This is the kind of stuff that keeps enthusiasts and collectors up at night.
It’s every car enthusiast’s worst nightmare: a man in New Zealand bought and restored a 1974 Ford Falcon GT, then sold it, only to later learn it was stolen. The question of what legal liability he and several other owners of the car had in the messy situation has finally been put to rest through the courts.
According to reports, Brett Irwin, the many who restored the classic Ford, first purchased the car in question back in 2009. What he didn’t know at the time was that it legally belonged to Phillipa Mules. She was supposed to receive the vehicle from her ex-husband after being awarded ownership in 2003. Instead of delivering the car to her, he hid it and re-registered the Ford, ultimately selling it in 2006.
From there the Falcon GT changed hands twice, coming into Irwin’s possession in 2009. Reportedly pouring countless hours and significant money into the restoration, he finally sold the car in 2015.

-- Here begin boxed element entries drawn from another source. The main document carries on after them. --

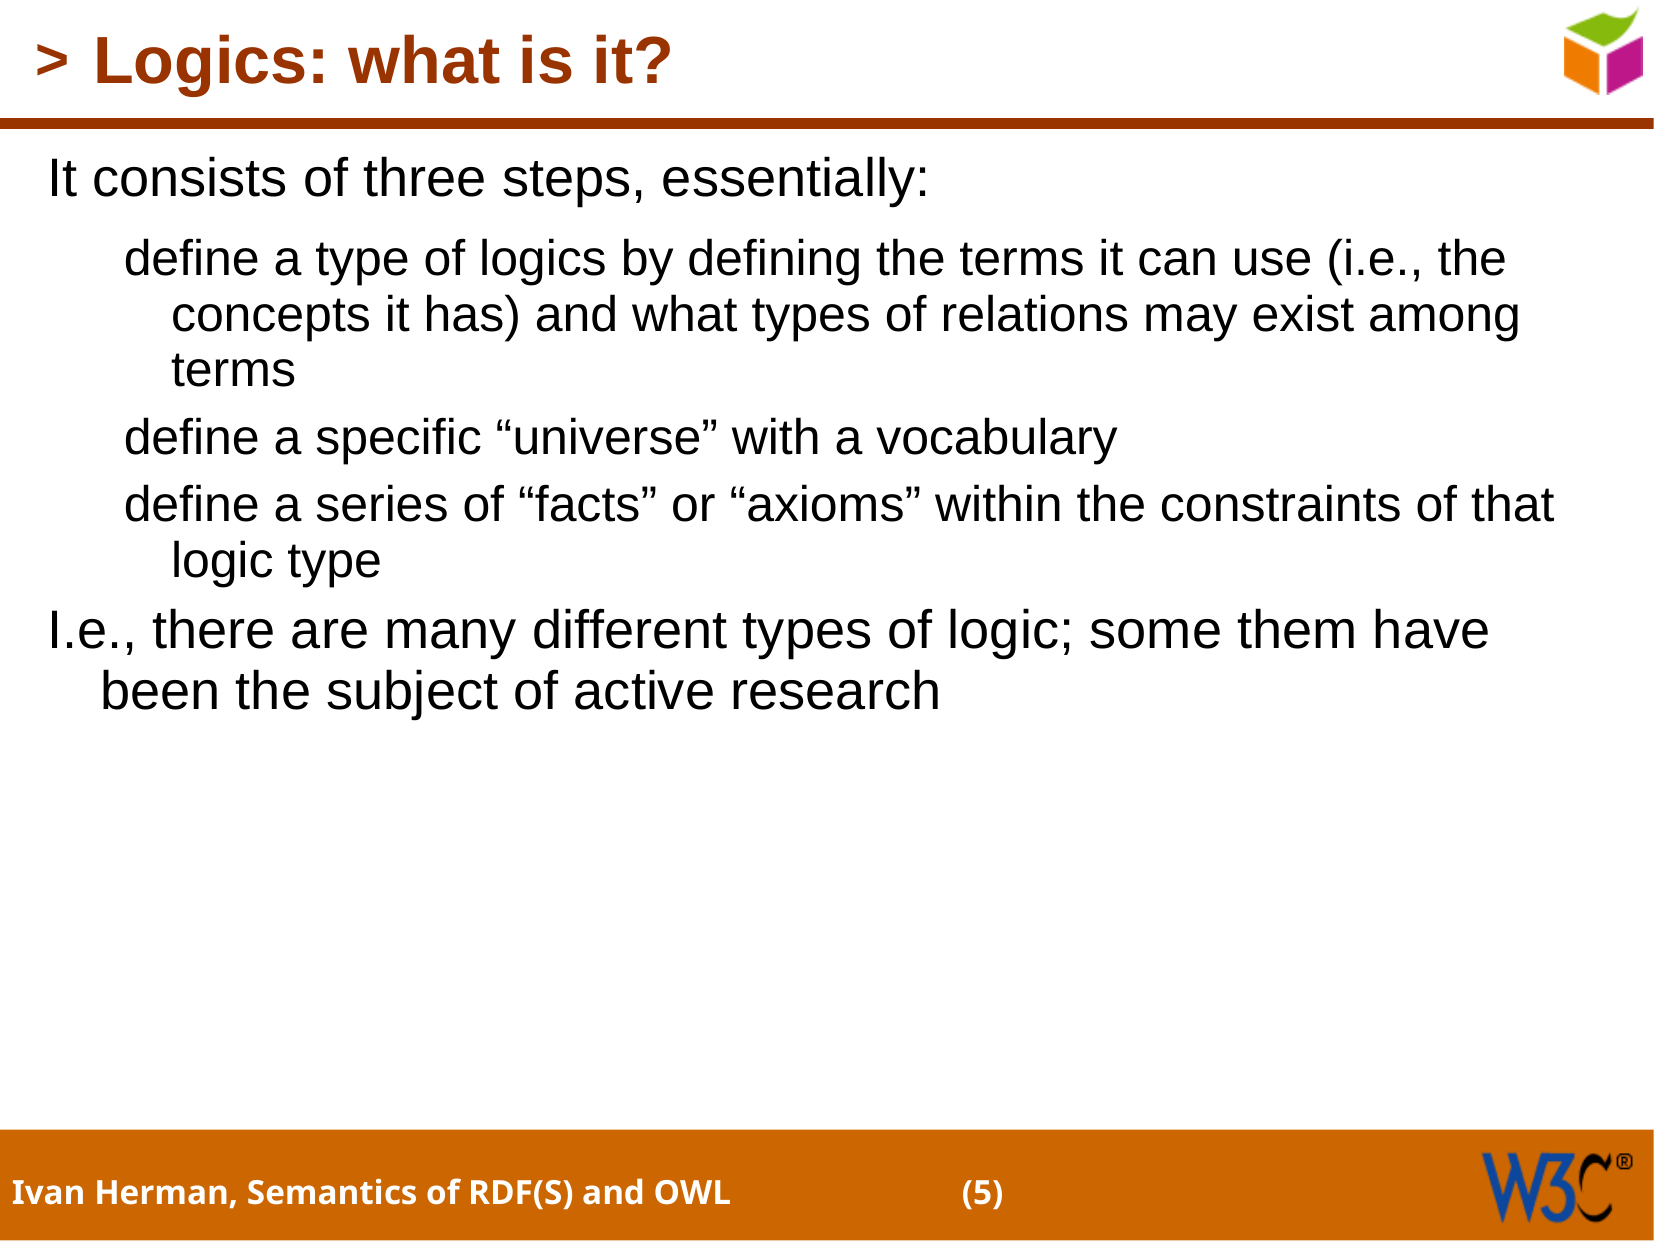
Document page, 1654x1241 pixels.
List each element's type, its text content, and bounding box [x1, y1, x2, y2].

title Logics: what is it? [93, 7, 1493, 111]
picture [1564, 5, 1643, 95]
list It consists of three steps, essentially: define a type of logics by defining the terms it can use (i.e., the concepts it has) and what types of relations may exist among terms define a specific “universe” with a vocabulary define a series of “facts” or “axioms” within the constraints of that logic type I.e., there are many different types of logic; some them have been the subject of active research [29, 147, 1624, 1119]
picture [1477, 1149, 1639, 1228]
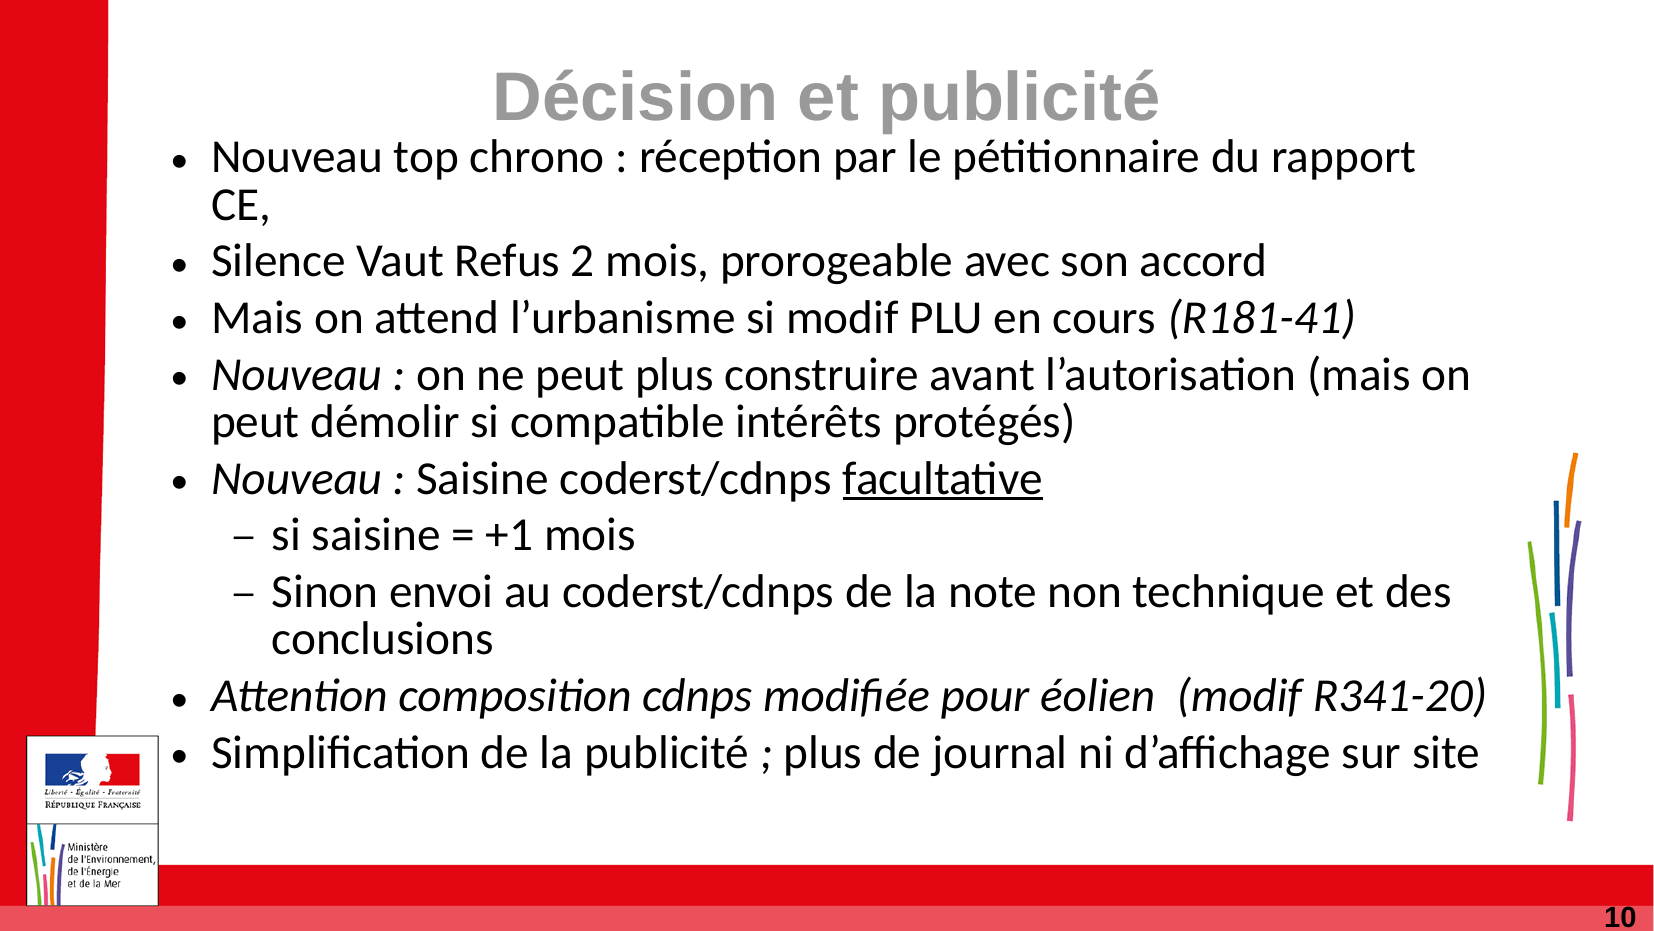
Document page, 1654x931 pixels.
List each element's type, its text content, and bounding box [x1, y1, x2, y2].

Reportedly, Mules was able to locate the vehicle the following year and took it from the owner. Because Irwin had sold the car to the party who had it, he was pinned with the blame and made to pay $46,000 to the person he sold it to.
Here’s where the story gets really interesting: the deal Irwin struck with the man who purchased the car from him meant he could buy the Ford Falcon GT back for just $1, which he did. According to the original story, with the title legally in his name, he then launched a court battle for two years to get the car back from Mules, who ironically had done something fairly similar to what her ex-husband had done years before.
As if that’s not enough of a puzzle to sort out, the courts had to contend with the fact the Ford Falcon GT had a complicated financial standing, thanks to ties with three registered security interests. Then in 2006 Mules filed for bankruptcy, so she would have legally been obligated to give up her ownership in the car.
Anyone who’s been involved in complicated legal proceedings knows it can take years for everything to be worked out. This matter went through the system all the way to the Tauranga High Court where it was ruled the Ford Falcon GT legally belongs to Irwin. The only question now is whether he will keep the car or sell it.